WHAT IS NEEDED: Leave out the pictures and restate every entry word for word.

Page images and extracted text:
Start of Block

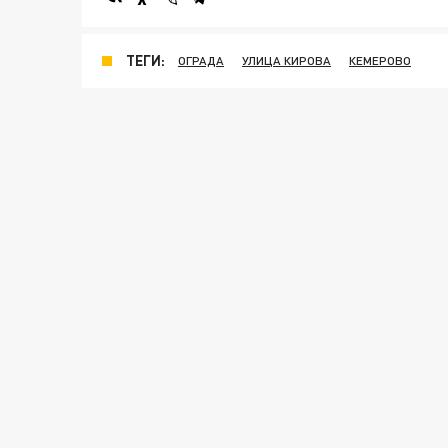
ТЕГИ:
ОГРАДА
УЛИЦА КИРОВА
КЕМЕРОВО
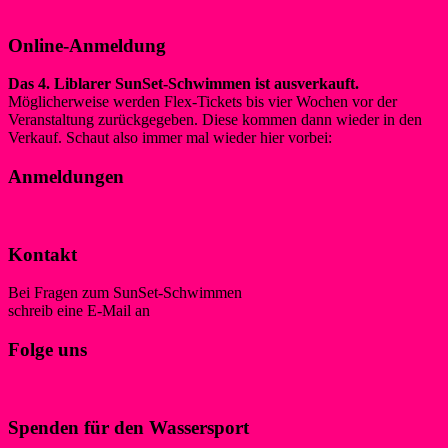
Ausschreibung 2026
Online-Anmeldung
Das 4. Liblarer SunSet-Schwimmen ist ausverkauft.
Möglicherweise werden Flex-Tickets bis vier Wochen vor der
Veranstaltung zurückgegeben. Diese kommen dann wieder in den
Verkauf. Schaut also immer mal wieder hier vorbei:
Tickets
Anmeldungen
Liste der angemeldeten Schwimmer*innen
Kontakt
Bei Fragen zum SunSet-Schwimmen
schreib eine E-Mail an
schwimmen@wsf-liblar.de
Folge uns
Spenden für den Wassersport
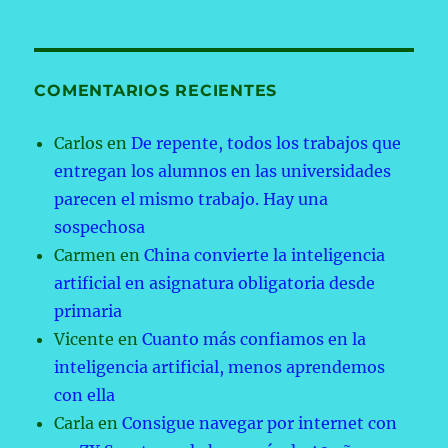
COMENTARIOS RECIENTES
Carlos
en
De repente, todos los trabajos que
entregan los alumnos en las universidades
parecen el mismo trabajo. Hay una
sospechosa
Carmen
en
China convierte la inteligencia
artificial en asignatura obligatoria desde
primaria
Vicente
en
Cuanto más confiamos en la
inteligencia artificial, menos aprendemos
con ella
Carla
en
Consigue navegar por internet con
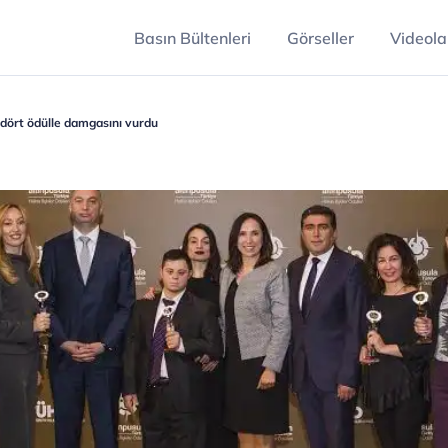
Basın Bültenleri
Görseller
Videola
 dört ödülle damgasını vurdu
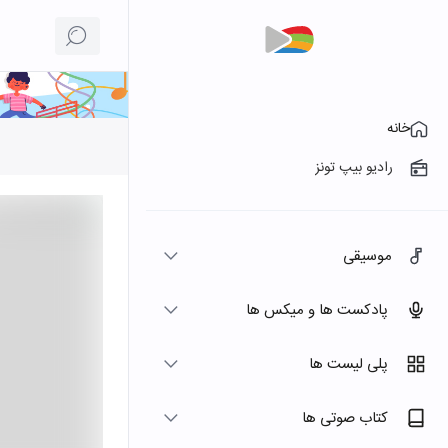
خانه
رادیو بیپ تونز
موسیقی
پادکست ها و میکس ها
پلی لیست ها
کتاب صوتی ها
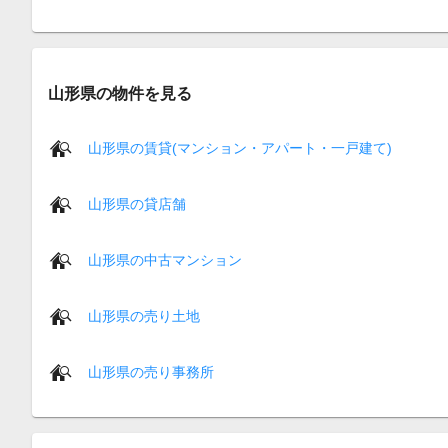
山形県の物件を見る
山形県の賃貸(マンション・アパート・一戸建て)
山形県の貸店舗
山形県の中古マンション
山形県の売り土地
山形県の売り事務所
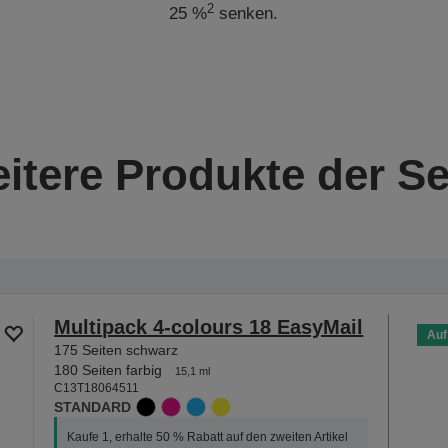
2
25 %
senken.
itere Produkte der Se
Multipack 4-colours 18 EasyMail
Auf
175 Seiten schwarz
180 Seiten farbig
15,1 ml
C13T18064511
STANDARD
Kaufe 1, erhalte 50 % Rabatt auf den zweiten Artikel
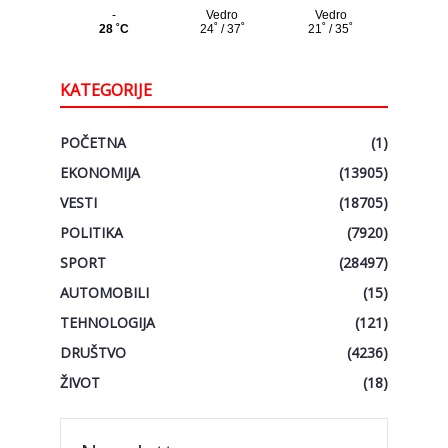
KATEGORIJE
POČETNA
(1)
EKONOMIJA
(13905)
VESTI
(18705)
POLITIKA
(7920)
SPORT
(28497)
AUTOMOBILI
(15)
TEHNOLOGIJA
(121)
DRUŠTVO
(4236)
ŽIVOT
(18)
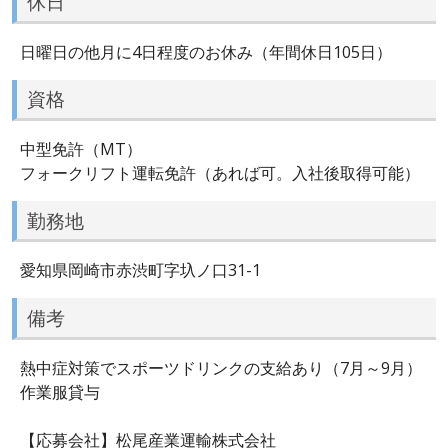
休日
日曜日の他月に4日程度のお休み（年間休日105日）
資格
中型免許（MT）
フォークリフト運転免許（あれば可。入社後取得可能）
勤務地
愛知県岡崎市赤渋町字圦ノ口31-1
備考
熱中症対策でスポーツドリンクの支給あり（7月～9月）
作業服貸与
【応募会社】松尾産業運輸株式会社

End of Block

RESULT:
ТЕГИ:
ОГРАДА
УЛИЦА КИРОВА
КЕМЕРОВО
Ausschreibung 2026
Online-Anmeldung
Das 4. Liblarer SunSet-Schwimmen ist ausverkauft.
Möglicherweise werden Flex-Tickets bis vier Wochen vor der
Veranstaltung zurückgegeben. Diese kommen dann wieder in den
Verkauf. Schaut also immer mal wieder hier vorbei:
Tickets
Anmeldungen
Liste der angemeldeten Schwimmer*innen
Kontakt
Bei Fragen zum SunSet-Schwimmen
schreib eine E-Mail an
schwimmen@wsf-liblar.de
Folge uns
Spenden für den Wassersport
COMENTARIOS RECIENTES
Carlos
en
De repente, todos los trabajos que
entregan los alumnos en las universidades
parecen el mismo trabajo. Hay una
sospechosa
Carmen
en
China convierte la inteligencia
artificial en asignatura obligatoria desde
primaria
Vicente
en
Cuanto más confiamos en la
inteligencia artificial, menos aprendemos
con ella
Carla
en
Consigue navegar por internet con
Basın Bültenleri
Görseller
Videola
 dört ödülle damgasını vurdu
خانه
رادیو بیپ تونز
موسیقی
پادکست ها و میکس ها
پلی لیست ها
کتاب صوتی ها
山形県の物件を見る
山形県の賃貸(マンション・アパート・一戸建て)
山形県の貸店舗
山形県の中古マンション
山形県の売り土地
山形県の売り事務所
2
25 %
senken.
itere Produkte der Se
Multipack 4-colours 18 EasyMail
Auf
175 Seiten schwarz
180 Seiten farbig
15,1 ml
C13T18064511
STANDARD
Kaufe 1, erhalte 50 % Rabatt auf den zweiten Artikel
KATEGORIJE
POČETNA
(1)
EKONOMIJA
(13905)
VESTI
(18705)
POLITIKA
(7920)
SPORT
(28497)
AUTOMOBILI
(15)
TEHNOLOGIJA
(121)
DRUŠTVO
(4236)
ŽIVOT
(18)
休日
日曜日の他月に4日程度のお休み（年間休日105日）
資格
中型免許（MT）
フォークリフト運転免許（あれば可。入社後取得可能）
勤務地
愛知県岡崎市赤渋町字圦ノ口31-1
備考
熱中症対策でスポーツドリンクの支給あり（7月～9月）
作業服貸与
【応募会社】松尾産業運輸株式会社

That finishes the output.